- Born: September 1, 1915 Mokraje, Russian Empire (present-day Belarus)
- Died: February 5, 2001 (aged 85) the USA
- Occupations: poet and novelist
- Writing career
- Language: Belarusian
- Notable works: І той дзень надыйшоў : Раман [And that day came: Novel], 1987

= Masiej Siadnioŭ =

Belarusian poet (1915–2001)

Majsiej Laryvonavič Siadnioŭ (Note: Майсей Ларывонавіч Сяднёў, polonized: Majsiej Laryvonavič Siadnioŭ) (1 September 1915 — 5 February 2001), also known as Masiej Siadnioŭ, (Note: Масей, polonized: Masiej) was a Belarusian poet and novelist.

== Early years ==
Siadnioŭ was born on 1 September 1915 (according to other sources 1913) into a poor farming family in the village of Mokraje, Mahilioŭ governorate of the Russian Empire (now Kaściukovičy district in Mahilioŭ region of Belarus).

One of his teachers at secondary school (who was an acquaintance of the famous Belarusian poet Jakub Kolas) encouraged Siadnioŭ's interest in literature.

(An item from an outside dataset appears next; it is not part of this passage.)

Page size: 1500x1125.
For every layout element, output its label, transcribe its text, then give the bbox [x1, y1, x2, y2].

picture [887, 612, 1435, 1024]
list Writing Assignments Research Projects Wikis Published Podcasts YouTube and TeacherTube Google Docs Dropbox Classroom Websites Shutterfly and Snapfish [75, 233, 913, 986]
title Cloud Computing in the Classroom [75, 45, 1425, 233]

After school, Siadnioŭ went on to study at the Mścislaŭ Pedagogical College (1930–31) and in 1933 entered the Minsk Higher Pedagogical Institute.

== Gulag and escape ==
In the last year of his studies in October 1936, he was arrested on charges of participation in the "National Democratic" movement. According to the verdict, he was allegedly a member of an "anti-Soviet, counter-revolutionary organisation" while at the Mścislaŭ Institute. He was sent to a Gulag prison camp in the Kolyma region of the Russian Far East.

After 5 years in the Gulag, Siadnioŭ was brought to Minsk for retrial. However, the invasion of Belarus by the Nazis allowed him to escape and he returned to farming in his native village.

== Life in exile ==
Fearing re-arrest, he fled the advancing Soviet troops in 1943 and ultimately settled in the United States, where he would spend the rest of his life, having taught Russian at Indiana University (1960–1967).

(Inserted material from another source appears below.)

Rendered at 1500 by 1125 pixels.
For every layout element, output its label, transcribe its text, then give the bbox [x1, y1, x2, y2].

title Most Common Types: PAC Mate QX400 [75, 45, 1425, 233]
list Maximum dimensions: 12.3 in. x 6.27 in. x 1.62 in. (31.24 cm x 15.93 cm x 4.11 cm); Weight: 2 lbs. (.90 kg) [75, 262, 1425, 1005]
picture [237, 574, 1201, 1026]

From 1967 to 1983, Siadnioŭ worked for Radio Liberty, heading its Belarusian edition.

== Exoneration and death ==
Siadnioŭ was exonerated from all charges by the Supreme Court of Belarus in 1992.

He died in the United States on 5 February 2001 and was buried in the Belarusian cemetery of South River, New Jersey.

== Bibliography ==

- Ля ціхай брамы : Вершы [At the Quiet Gate: Poems], 1955;
- Ачышчэньне агнём : вершы [Purification by fire: poems], 1985;
- Раман Корзюк : Раман [Raman Karziuk: Novel], 1985;
- І той дзень надыйшоў : Раман [And that day came: Novel], 1987;
- А часу больш,чым вечнасць : Вершы ([And more time than eternity: Poems], 1989;
- Патушаныя зоры : вершы, раман  [Extinguished Stars: Poems, Novel], 1992;
- Масеева кніга : Успаміны,старонкі дзенніка,эсэ (Masiej's (Moses') book: Memoirs, diary pages, essays], 1994;
- Выбраныя творы / Масей Сяднёў [Selected works/ Masiej Siadnioŭ], 2014;
- Масей Сяднёў: pro et contra [Masiej Siadnioŭ: pro et contra], 2018.